My version of Dufflet Carrot Cake

  • 3/4 cup butter at room temperature
  • 3/4 cup granulated sugar
  • 4 eggs (or 2 eggs and 2 egg replacers)
  • 3 cups shredded carrot (about four medium-sized carrots)
  • 1 large can of crushed pineapple, drained
  • 1/2 cup shredded unsweetened coconut
  • 2 cups  flour (I used Robin Hood Nutri-Blend)
  • 2 tsp baking soda
  • 1/2 tsp salt
  • 2 tsp cinnamon
  • 1 tsp fresh grated nutmeg
  • 1/4 cup chopped pecans
  • 1. Preheat oven to 350. Grease 2 9-inch circular cake pans

    2. In the bowl of a stand mixer with the paddle attachment, beat together the butter and sugar until light. Add eggs/egg replacer one at a time and beat until smooth, scraping down the bowl as needed.

    3. In a small bowl, whisk together flour, baking power, baking soda, salt, cinnamon and nutmeg

    4. In another bowl, combine carrots, pinapple, coconut and pecans and add to butter/sugar mixture. Mix.

    5. Stir in dry ingredients until just combined. Do not overmix.

    6. Divide into the two prepared pans and bake 35 minutes or until a toothpick inserted into the center comes out clean.

    7. Let cool a few minutes before removing from pans onto a cooling rack. Let cool completely before icing.

    8.  Once cool, Turn one half upside down. To ice,  Spread a layer of frosting on top and place the other half on top, flat side up. Ice the rest of the cake. I used this cream cheese icing recipe from Canadian Living:

    • 1 pkg (8 oz/250 g) cream cheese softened 
    • 1/4 cup butter
    • 1 tsp vanilla
    • 1 cup icing sugar

    In bowl, beat cream cheese with butter until smooth. Beat in vanilla. Beat in icing sugar, one-third at a time, until smooth.

• _AVAILABLE DATA_:
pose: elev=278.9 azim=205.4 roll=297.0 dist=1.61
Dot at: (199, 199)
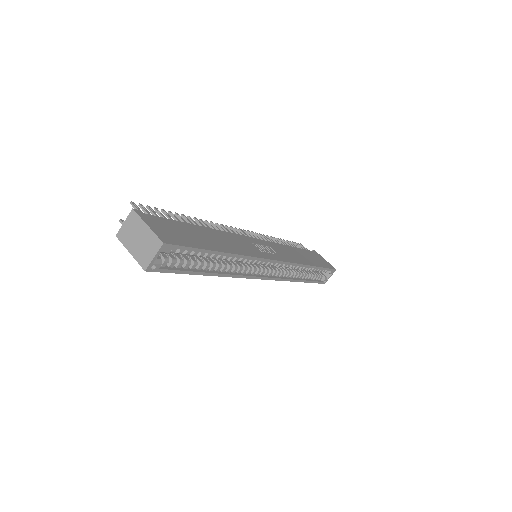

• _WRITTEN TASK 1_:
Echo everything in the carrot cake recipe from "5. Stir in dry" down to "time, until smooth.".
• _WRITTEN TASK 2_:
According to the carrot cake recipe, how long should the cakes bake?
• _WRITTEN TASK 3_:
Do these statements agree with the carrot cake recipe? For each, answer yes or no and quote the deciding words. (a) The recipe calls for chopped pecans. (b) The batter is baked in a single cake pan. (c) The icing sugar is beaten in all at once.

• _EXERCISE RESPONSE 1_:
5. Stir in dry ingredients until just combined. Do not overmix.

    6. Divide into the two prepared pans and bake 35 minutes or until a toothpick inserted into the center comes out clean.

    7. Let cool a few minutes before removing from pans onto a cooling rack. Let cool completely before icing.

    8.  Once cool, Turn one half upside down. To ice,  Spread a layer of frosting on top and place the other half on top, flat side up. Ice the rest of the cake. I used this cream cheese icing recipe from Canadian Living:

    • 1 pkg (8 oz/250 g) cream cheese softened 
    • 1/4 cup butter
    • 1 tsp vanilla
    • 1 cup icing sugar

    In bowl, beat cream cheese with butter until smooth. Beat in vanilla. Beat in icing sugar, one-third at a time, until smooth.

• _EXERCISE RESPONSE 2_:
35 minutes, or until a toothpick inserted into the center comes out clean.

• _EXERCISE RESPONSE 3_:
(a) Yes: "1/4 cup chopped pecans"
(b) No: "Grease 2 9-inch circular cake pans"
(c) No: "Beat in icing sugar, one-third at a time, until smooth."